Review: She-Ra and the Princesses of Power - Season 4

Just when you think a show has nowhere left to go, it throws you a curveball. I was prepared to have lots of fun this week with The Little Mermaid Live! but not for the emotional roller coaster that the new season of She-Ra and the Princesses of Power took me on. The DreamWorks reboot was right on trend with the latest theme of betrayal that has affected every cartoon starring a princess this year. I hate to pick favorites, but She-Ra outdid every other princess series so far on the betrayal scale. That's not to say that Adora's broken relationship with Glimmer was quite as heartbreaking as Rapunzel and Cassandra, but doubt and deceit prevailed everywhere throughout Etheria as new and old characters abounded with malicious intent. Unlike the disappointing second season, which was mostly filler, season 4 of She-Ra and the Princesses of Power was packed with so much plot and character-driven drama that I don't even know where to begin. The only way I can think of to describe it is "mind-blowing."


A lot of She-Ra's fourth season focused on Glimmer and her ascension to the throne. In fact, I would even say she was more of the protagonist this season than Adora. Glimmer is a perfect example of my recent analysis on how modern princesses are less free-spirited and happy than their "outdated" counterparts. Glimmer used to be a perfect mix of naivete, joy, and scrappiness. As a result of the the third season's sudden and unexpected climax, she underwent a massive physical and emotional transformation from a rebellious daughter to the relentless queen of Bright Moon. This regime change affected her in the worst way possible. She transitioned from good princess to evil queen before our very eyes. Of course, she had some help along the way from the new villain Double Trouble, who I would argue is even more evil than Hordak or Catra, which they proved by manipulating both of them in addition to the princesses. Glimmer's decisions were ultimately motivated her her jealousy of Adora for getting so much praise and attention as She-Ra. In that way, Glimmer's character arc in season 4 mirrored Catra's from season 3, who had the exact same motivation for her actions. 

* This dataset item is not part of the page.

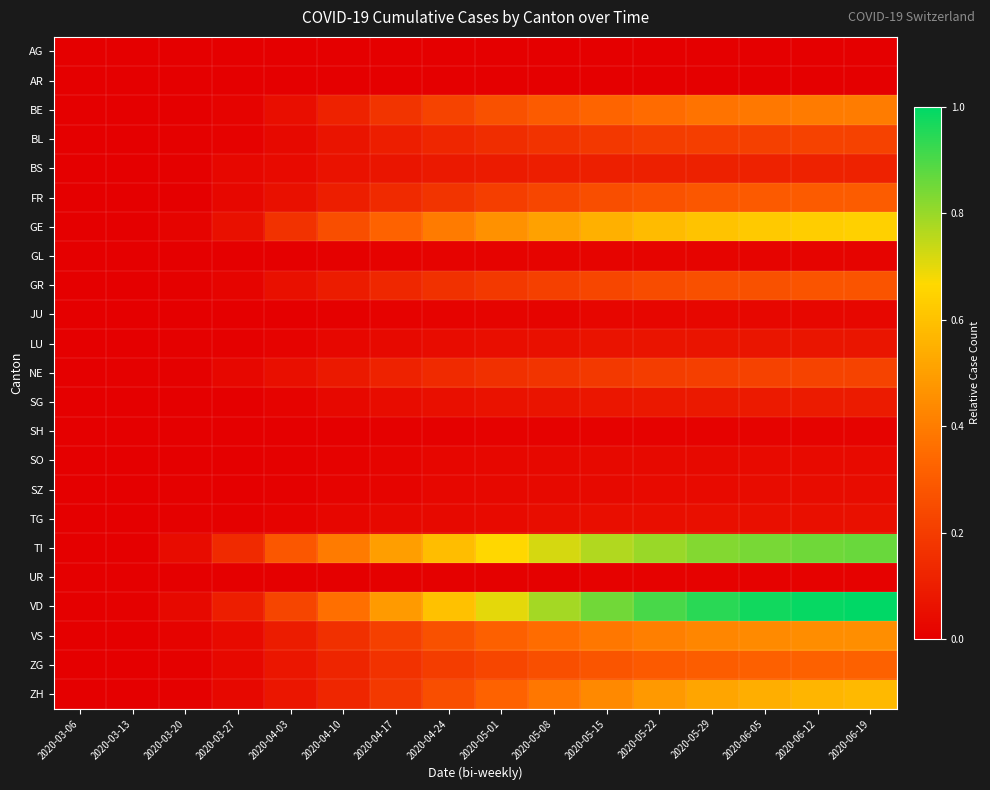

At which category is the sum across all series the highest?

2020-06-19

There was plenty of action going on with the Horde this season as well. Catra and Double Trouble continued to manipulate Hordak by taking advantage of his lingering feelings toward Entrapta. It's laughable that Hordak is the leader of the Horde in this version of the show when women are clearly the ones in power. The series poked fun at this in the episode "Boys' Night Out" in which the three male members of the rebellion--Bow, Sea Hawk, and Swift Wind--took on the traditional "Damsel in Distress" role as they waited to be rescued by the girls. Double Trouble demonstrated the power of femininity when they took on the most pink and feminine guise they could come up with in order to spy on the princesses. Flutterina demonstrates that even the most feminine and innocuous persona can still play a vital role in dangerous missions by averting suspicion. In contrast, Scorpia, a character who looks intimidating but has the personality of a classic princess, finally got her moment to shine this season when she gave up on her abusive relationship with Catra and decided to team up with the Princess Rebellion. Scorpia is the perfect example of how you shouldn't judge a book by its cover.

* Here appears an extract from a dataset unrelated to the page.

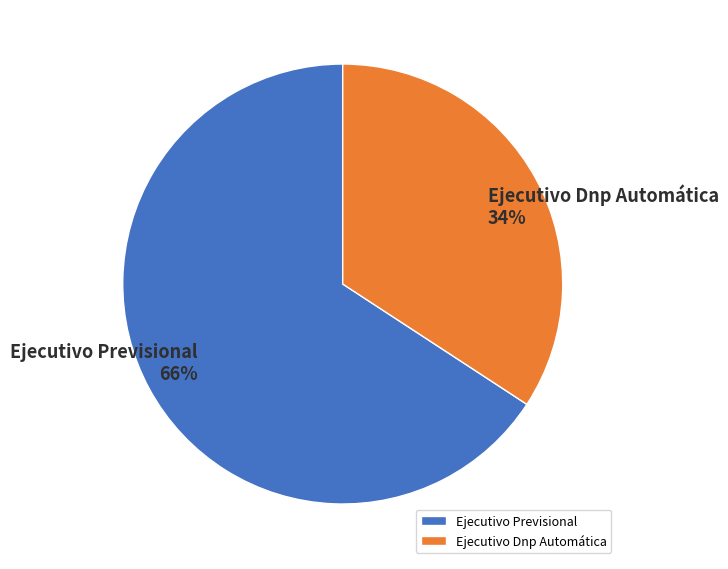

Is it true that Ejecutivo Dnp Automática is 41% of the pie?

False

The plot twists in this season were a lot to handle. Sometimes it felt forced as it made you question the very nature of the show and what it means to be She-Ra. I loved the flashbacks that allowed us to know Mara, Adora's predecessor a little better, but when it came right down to it, I found She-Ra's ultimate purpose a bit confusing. She-Ra and the Princesses of Power started with Adora fighting for the evil Horde and turning good when she became She-Ra. Yet, it turns out that She-Ra's true purpose isn't so good after all, so why would becoming She-Ra have required her to switch sides in the first place? It gets a little muddled if you think about it too hard, kind of like the new Maleficent sequel. Both stories use so much time and energy in their attempts to blur the lines between good and evil that the characters' intentions don't always match up with their actions. I understand the message about how everyone makes mistakes and that people do bad things with good intentions, but it still leaves you scratching your head in the end about who you should be rooting for.

The fourth season of She-Ra and the Princesses of Power is definitely the strongest one yet. It was full of twists, turns, and surprises that make you question everything you think you know about the show. Many of the characters came full-circle with their story arcs, including people we never wanted to change like Glimmer and ones we were waiting patiently for like Scorpia and Entrapta. It furthered the series' not-so-secret agenda of empowering girls by showing them that they can be strong like warriors or find strength in their femininity. I don't think there's a single episode I would cut from this season. Every second of it keeps you on the edge of your seat from the heart-breaking opening to suspenseful ending. If this keeps up, season 5 is going to be a real whopper of a season.